Bernier's professional career extended for 17 seasons (1948–1964). Carlos Bernier is the all-time leaders in at bat in the LBPPR with 4,126 and led in stolen bases from 1949 to 1953 and in the 1955-56 season, to lead that stat with 286. His 41 stolen bases in the 1949-50 season lasted as the record until 1980-81. In the LBPPR Bernier is also first with 86 triples and second in hits (1,107) and runs (739). On May 2, 1953, Bernier hit three triples in a game. He was inducted into the Puerto Rico Sports Hall of Fame in 1999 and the Pacific League Hall of Fame in 2004.

In addition to the 105 games he played for the 1953 Pirates, he appeared in an even 2,200 games in minor league baseball, with 1,725 games played at the highest levels (Triple-A and the Open Classification) then in existence. Bernier batted .298 with nearly 2,300 hits and exactly 200 home runs as a minor leaguer. In 1952, Bernier was named the PCL's Rookie of the Year by the Pacific Coast League Baseball Writers Association.
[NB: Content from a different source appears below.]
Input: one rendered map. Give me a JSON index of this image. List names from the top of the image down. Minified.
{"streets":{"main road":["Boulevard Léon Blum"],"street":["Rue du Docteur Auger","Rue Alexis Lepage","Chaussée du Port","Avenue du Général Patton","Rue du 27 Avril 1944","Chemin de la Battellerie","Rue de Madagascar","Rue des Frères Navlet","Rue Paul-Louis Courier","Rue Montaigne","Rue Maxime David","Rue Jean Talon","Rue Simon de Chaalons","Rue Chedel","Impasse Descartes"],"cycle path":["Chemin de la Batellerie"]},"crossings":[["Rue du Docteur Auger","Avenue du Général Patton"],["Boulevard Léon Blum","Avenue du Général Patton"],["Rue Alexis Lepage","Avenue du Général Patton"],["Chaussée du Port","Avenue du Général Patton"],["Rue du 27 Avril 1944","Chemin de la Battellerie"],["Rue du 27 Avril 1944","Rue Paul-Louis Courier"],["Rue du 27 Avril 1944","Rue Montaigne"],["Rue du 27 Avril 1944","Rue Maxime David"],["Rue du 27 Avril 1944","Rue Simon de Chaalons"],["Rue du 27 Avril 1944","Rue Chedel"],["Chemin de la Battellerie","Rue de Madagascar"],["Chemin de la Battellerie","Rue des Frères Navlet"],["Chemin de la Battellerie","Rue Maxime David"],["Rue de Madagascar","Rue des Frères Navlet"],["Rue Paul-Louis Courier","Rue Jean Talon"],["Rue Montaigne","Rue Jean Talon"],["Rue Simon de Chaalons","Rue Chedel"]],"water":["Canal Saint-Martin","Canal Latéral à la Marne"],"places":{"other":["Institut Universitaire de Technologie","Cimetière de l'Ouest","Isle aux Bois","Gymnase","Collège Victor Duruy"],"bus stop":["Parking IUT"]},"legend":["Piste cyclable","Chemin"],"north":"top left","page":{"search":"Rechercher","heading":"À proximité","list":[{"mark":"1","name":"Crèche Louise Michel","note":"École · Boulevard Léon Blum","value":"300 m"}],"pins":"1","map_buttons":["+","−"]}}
For the 1953 Pirates, Bernier collected 66 hits, including seven doubles, eight triples, and three home runs, in 310 at bats. On May 2, Bernier tied a modern major league record with three triples in a game, becoming the 15th player to perform this feat in the post-Deadball era, and the first since Ben Chapman in 1939, as well the first National League player since Lance Richbourg in 1929. In the Pacific League, Bernier had a .302 average and won the batting title in 1962 (.351).

In 1989, Bernier committed suicide by hanging. He was inducted into the Puerto Rico Sports Hall of Fame in 1999 and the Pacific League Hall of Fame in 2004.